USD/JPY Forecast: 152.40 Support in Focus as BoJ-Fed Policy Divergence Deepens
The USD/JPY pair is facing steady selling pressure this Tuesday and is having trouble staying above 153.00. Even though global equity...
Quick overview
- The USD/JPY pair is experiencing selling pressure and struggling to maintain levels above 153.00 despite a positive global equity market mood.
- The divergence in monetary policy expectations between the Bank of Japan and the US Federal Reserve is contributing to the Yen's strength against the Dollar.
- Japan's GDP growth of only 0.1% in the last quarter of 2025 indicates weak domestic demand, impacting the Bank of Japan's rate hike prospects.
- The US Dollar is facing challenges due to fading expectations for higher interest rates, with a potential rate cut anticipated by June 2026.
The USD/JPY pair is facing steady selling pressure this Tuesday and is having trouble staying above 153.00. Even though global equity markets are showing a positive risk-on mood, the Japanese Yen is still performing better than the US Dollar.

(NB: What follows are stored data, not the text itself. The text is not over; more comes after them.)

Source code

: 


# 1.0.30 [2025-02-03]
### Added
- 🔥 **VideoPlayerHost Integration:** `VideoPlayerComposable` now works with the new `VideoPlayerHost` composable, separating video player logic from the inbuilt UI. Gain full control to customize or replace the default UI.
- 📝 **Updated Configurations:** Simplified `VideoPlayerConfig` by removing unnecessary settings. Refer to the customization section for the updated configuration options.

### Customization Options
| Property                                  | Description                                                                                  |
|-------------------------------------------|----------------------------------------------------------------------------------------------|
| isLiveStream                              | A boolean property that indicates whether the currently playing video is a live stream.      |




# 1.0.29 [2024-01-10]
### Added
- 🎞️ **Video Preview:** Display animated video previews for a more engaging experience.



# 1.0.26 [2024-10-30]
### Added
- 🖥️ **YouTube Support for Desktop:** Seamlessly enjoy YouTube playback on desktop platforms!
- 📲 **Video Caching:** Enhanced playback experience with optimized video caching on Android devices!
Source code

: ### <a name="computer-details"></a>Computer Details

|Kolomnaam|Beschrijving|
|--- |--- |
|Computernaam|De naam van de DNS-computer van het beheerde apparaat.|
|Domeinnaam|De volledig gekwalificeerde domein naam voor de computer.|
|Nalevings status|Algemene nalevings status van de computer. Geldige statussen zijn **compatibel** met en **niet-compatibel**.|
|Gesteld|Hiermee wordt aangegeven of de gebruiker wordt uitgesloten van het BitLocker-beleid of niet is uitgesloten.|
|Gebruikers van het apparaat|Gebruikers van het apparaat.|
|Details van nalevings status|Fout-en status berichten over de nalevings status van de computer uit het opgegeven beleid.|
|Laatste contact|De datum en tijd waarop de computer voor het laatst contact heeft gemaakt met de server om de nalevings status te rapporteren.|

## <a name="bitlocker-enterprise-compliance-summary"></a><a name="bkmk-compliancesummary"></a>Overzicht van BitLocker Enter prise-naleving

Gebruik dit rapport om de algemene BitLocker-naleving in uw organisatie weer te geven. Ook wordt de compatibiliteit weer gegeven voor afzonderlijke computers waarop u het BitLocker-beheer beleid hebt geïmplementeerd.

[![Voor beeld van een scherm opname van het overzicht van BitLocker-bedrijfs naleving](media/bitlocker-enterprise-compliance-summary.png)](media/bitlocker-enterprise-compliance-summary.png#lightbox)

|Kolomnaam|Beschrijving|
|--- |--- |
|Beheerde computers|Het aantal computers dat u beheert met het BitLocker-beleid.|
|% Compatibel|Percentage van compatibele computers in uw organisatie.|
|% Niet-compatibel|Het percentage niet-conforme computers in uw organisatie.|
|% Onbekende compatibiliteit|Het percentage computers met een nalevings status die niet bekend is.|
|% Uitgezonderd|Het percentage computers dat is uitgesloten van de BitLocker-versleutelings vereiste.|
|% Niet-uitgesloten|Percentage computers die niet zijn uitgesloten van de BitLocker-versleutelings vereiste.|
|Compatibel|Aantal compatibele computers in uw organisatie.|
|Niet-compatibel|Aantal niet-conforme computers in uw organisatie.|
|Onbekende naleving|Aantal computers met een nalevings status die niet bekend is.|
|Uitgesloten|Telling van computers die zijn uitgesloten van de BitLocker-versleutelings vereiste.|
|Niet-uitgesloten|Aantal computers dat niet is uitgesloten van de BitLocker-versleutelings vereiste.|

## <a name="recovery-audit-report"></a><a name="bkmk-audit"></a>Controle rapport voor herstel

The main reason for this downward trend is the growing difference in monetary policy expectations between the Bank of Japan and the US Federal Reserve, made worse by new economic data from both countries.
Japan’s Fragile Recovery Underpins Safe-Haven Yen
Japan just avoided a technical recession, but the latest fourth-quarter GDP report has made things more complicated for Yen traders.
- Japan’s economy grew only 0.1% quarter-on-quarter, or 0.2% annualized, in the last three months of 2025. This was much lower than the expected 1.6%, showing that domestic demand is still weak under Prime Minister Sanae Takaichi’s new administration.
- Analysts say this slow growth means the Bank of Japan is less likely to raise rates soon. Still, the GDP deflator rose 3.4%, which shows inflation is still an issue. This keeps talk of policy normalization going and gives the Yen some support that the US Dollar does not have right now.
US Dollar Wilts Under Dovish Fed Expectations
Meanwhile, the US Dollar is having trouble attracting buyers as expectations for higher interest rates over a longer period are fading.
1. The Disinflation Catalyst
After last week’s lower-than-expected January CPI of 2.4%, the market now expects the Federal Reserve to take a more cautious, dovish approach.
- According to the FedWatch Tool, investors now see almost a 90% chance that rates will stay the same in March, and are now looking ahead to a possible first rate cut in June 2026.
- The US Dollar Index is steady near 96.97, but it could weaken further before Wednesday’s FOMC Minutes. If the minutes show more support for easing, USD/JPY might drop again.
2. Holiday Liquidity Vacuum
The pair has also struggled to gain momentum because of low trading volumes. US markets were closed for Presidents’ Day on Monday, and the Lunar New Year kept many Asian traders away, so recent price moves have been driven more by technical factors than new economic news.
USD/JPY Technical Analysis: The 152.40 “Line in the Sand”
Looking at the 2-hour chart, USD/JPY is stuck in a narrowing range, and sellers are clearly leading the short-term trend.

| Level Type | Price Point | Technical Outlook |
| Major Resistance | $154.80 | Alignment with the 200-period EMA; the ultimate bearish ceiling. |
| Immediate Resistance | $153.76 | The 50-period EMA; a break above this is needed to stem the bleed. |
| Critical Support | $152.40 | The primary floor; a breach here triggers a move toward 151.28. |
| Yearly Pivot | $150.29 | The psychological target for a sustained bearish trend. |
The Verdict: Weekly Bias
For the week of February 17, 2026, the outlook is bearish if the price stays below 153.80.
USD/JPY is likely to keep moving lower as long as it stays below the 154.00 resistance level. Traders should be ready for more volatility on Wednesday after the FOMC minutes and on Thursday with the Durable Goods report.
Trade idea: If USD/JPY breaks below 152.40, consider short positions with a target of 151.30. Set a stop-loss above the 50-EMA at 153.80 to protect against a sudden reversal.